We’ve already seen from countless campaigns that this system often prioritizes projects that are marketable over projects that are necessary. People connect to feel-good causes, but the things we’re emotionally moved by aren’t necessarily the things we should really be putting our efforts into. After the 2004 tsunami, for example, donations rushed in to help save children affected by that disaster, a move that resulted in some empty orphanages because aid agencies had to spend the money earmarked for that purpose, even though Thailand didn’t actually need them. Aid agency hands were tied because the most important people to satisfy weren’t the people in need, but the ones with the money.

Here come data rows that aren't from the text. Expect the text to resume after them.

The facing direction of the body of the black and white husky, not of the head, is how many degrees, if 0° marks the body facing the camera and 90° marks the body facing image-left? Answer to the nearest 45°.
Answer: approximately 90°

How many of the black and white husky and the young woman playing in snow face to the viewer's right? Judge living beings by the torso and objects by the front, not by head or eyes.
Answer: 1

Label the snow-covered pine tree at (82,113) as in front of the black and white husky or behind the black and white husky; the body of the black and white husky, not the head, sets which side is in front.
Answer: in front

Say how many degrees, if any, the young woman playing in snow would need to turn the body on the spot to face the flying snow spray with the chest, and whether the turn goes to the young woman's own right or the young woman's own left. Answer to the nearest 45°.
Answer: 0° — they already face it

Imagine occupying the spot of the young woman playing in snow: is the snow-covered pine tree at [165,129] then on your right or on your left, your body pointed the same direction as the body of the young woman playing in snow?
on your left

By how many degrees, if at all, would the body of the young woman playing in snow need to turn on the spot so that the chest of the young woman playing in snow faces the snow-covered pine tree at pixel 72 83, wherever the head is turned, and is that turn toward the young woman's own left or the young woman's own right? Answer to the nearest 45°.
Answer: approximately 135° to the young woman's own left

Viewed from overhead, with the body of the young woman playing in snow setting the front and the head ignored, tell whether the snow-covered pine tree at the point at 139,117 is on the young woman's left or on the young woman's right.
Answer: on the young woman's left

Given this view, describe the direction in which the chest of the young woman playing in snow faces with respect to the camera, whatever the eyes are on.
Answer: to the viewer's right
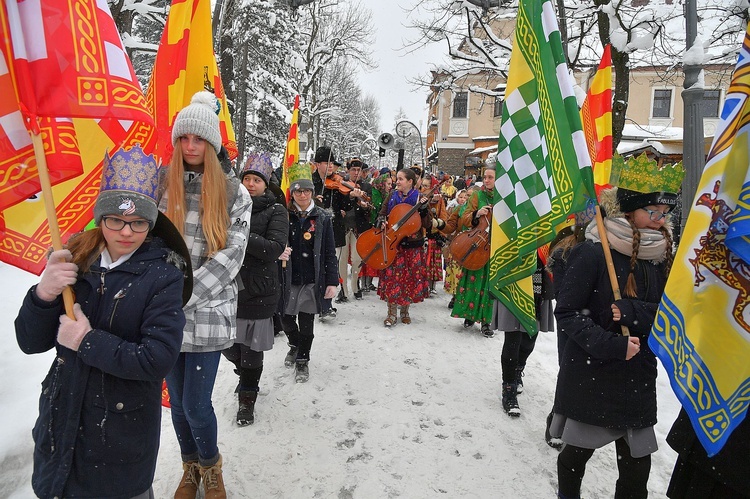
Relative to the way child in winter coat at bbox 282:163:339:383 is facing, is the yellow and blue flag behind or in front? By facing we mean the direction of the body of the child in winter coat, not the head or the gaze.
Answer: in front

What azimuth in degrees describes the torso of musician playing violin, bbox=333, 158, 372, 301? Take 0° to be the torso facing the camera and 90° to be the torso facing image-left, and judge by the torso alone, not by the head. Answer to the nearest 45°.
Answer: approximately 0°

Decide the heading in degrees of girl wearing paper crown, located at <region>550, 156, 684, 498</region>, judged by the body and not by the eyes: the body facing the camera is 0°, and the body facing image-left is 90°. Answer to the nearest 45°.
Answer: approximately 315°

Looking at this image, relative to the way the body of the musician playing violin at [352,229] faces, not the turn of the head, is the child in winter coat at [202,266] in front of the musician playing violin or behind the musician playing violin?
in front

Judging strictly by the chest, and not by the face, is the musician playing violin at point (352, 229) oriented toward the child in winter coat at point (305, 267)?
yes

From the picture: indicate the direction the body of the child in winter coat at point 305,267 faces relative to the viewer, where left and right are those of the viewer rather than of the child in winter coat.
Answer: facing the viewer

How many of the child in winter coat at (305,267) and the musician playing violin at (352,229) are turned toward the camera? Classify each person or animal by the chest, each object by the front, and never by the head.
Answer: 2

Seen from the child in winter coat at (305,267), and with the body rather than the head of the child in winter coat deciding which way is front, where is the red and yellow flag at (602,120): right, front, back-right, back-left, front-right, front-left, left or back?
front-left
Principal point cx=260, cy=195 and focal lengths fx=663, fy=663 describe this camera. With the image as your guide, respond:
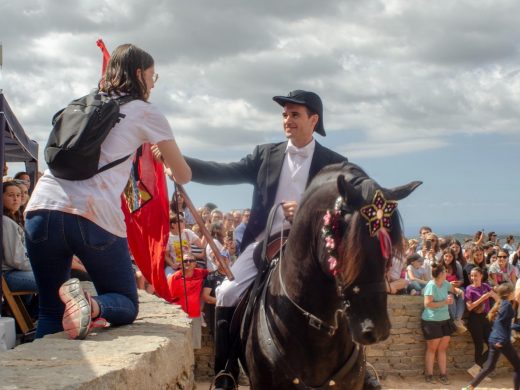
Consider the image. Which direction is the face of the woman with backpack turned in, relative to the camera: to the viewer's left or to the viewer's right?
to the viewer's right

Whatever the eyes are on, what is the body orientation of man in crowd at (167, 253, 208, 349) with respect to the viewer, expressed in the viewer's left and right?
facing the viewer

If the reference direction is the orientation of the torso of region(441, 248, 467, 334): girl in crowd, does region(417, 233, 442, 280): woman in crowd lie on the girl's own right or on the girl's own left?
on the girl's own right

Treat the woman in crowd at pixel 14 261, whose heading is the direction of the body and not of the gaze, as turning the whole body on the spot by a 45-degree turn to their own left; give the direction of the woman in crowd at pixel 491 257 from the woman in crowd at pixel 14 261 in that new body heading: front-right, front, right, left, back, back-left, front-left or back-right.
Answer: front-left

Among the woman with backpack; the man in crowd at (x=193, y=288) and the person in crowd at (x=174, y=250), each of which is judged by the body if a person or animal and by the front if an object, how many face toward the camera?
2

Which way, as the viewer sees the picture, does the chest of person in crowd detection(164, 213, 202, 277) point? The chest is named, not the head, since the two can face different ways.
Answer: toward the camera

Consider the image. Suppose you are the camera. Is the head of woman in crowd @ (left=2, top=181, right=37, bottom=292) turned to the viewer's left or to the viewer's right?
to the viewer's right

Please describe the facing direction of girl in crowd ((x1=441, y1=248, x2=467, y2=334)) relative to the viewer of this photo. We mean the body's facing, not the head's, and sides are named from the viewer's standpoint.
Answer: facing the viewer and to the left of the viewer

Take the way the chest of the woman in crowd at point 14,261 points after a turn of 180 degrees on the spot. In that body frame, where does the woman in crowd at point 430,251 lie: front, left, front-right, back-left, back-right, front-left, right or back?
right

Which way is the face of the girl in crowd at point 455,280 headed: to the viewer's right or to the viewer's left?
to the viewer's left

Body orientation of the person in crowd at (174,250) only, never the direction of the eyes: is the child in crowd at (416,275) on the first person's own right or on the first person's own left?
on the first person's own left

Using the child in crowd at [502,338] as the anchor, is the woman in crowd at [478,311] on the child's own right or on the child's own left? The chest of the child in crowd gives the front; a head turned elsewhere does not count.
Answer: on the child's own left

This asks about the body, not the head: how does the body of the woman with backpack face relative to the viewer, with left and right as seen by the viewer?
facing away from the viewer and to the right of the viewer

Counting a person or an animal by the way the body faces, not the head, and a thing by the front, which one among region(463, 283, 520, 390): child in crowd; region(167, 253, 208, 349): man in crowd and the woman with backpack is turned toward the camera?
the man in crowd

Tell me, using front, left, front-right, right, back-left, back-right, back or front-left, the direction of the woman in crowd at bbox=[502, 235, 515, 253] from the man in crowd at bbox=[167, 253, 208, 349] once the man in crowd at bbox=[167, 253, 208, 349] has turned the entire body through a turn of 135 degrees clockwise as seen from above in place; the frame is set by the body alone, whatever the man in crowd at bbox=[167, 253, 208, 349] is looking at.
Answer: right

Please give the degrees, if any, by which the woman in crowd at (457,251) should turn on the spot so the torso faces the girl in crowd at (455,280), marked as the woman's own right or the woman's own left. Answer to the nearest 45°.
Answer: approximately 45° to the woman's own left
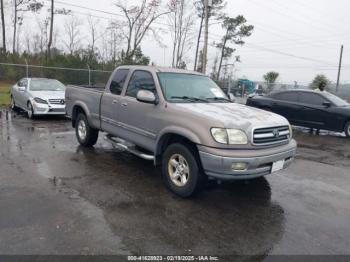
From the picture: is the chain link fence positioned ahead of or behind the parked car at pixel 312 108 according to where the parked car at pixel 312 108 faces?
behind

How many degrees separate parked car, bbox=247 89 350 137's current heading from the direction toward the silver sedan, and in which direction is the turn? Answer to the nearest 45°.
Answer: approximately 135° to its right

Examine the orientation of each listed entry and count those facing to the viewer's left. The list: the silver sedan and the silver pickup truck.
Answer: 0

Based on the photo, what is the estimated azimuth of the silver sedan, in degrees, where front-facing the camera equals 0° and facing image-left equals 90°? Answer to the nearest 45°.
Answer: approximately 315°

The responsibility to satisfy donors makes organizations much more conservative than they would be if they just had free rein to do what they needed. It also risks curtailing what change might look like. If an agency survives on private funding, they’re not likely to suggest that what would really help is a redistribution of wealth. If they rely on public funding, they might not be willing to work against a government’s drive for national economic growth at all costs. Bernstein worries that the idealization of the corporate model “may undermine the diversity of the philanthropic world.” In a bigger-picture way, a customer service orientation keeps all the usual class (and race, gender and colonial) hierarchies in place, even though those hierarchies are responsible for many of the problems organizations are trying to solve.

LeBaron and Dauvergne believe that adopting business models and values “legitimizes the trade and consumption” that many non-profits critique. There’s a pretty big irony to charitable organizations looking to the economic system that creates injustices to also provide solutions. Environmentalist or social justice groups depending on money from influential players in a capitalist system are depending on that system to address the inequities and patterns of overconsumption on which the system is based. It’s like a sophisticated version of trickle-down economics. Even if a company, private foundation or wealthy individual does throw money at a problem, that won’t address the root causes of most issues although we might be persuaded into thinking it does because of all the effort that’s been put into convincing us that spending and helping are the same thing.

To be fair, sometimes money is the answer, but it definitely isn’t the answer for all problems ever. We’re sliding into an ideological box from which we soon won’t be able to see that what happens to the donation money is not a very good indicator of progressive social change, which is ultimately too uneven, multivalent, long-term and diverse to be measurable. It’s risky to think that it is because powerful tools for transformation could fast become conspicuous displays of commitment to social change that don’t really change anything at all.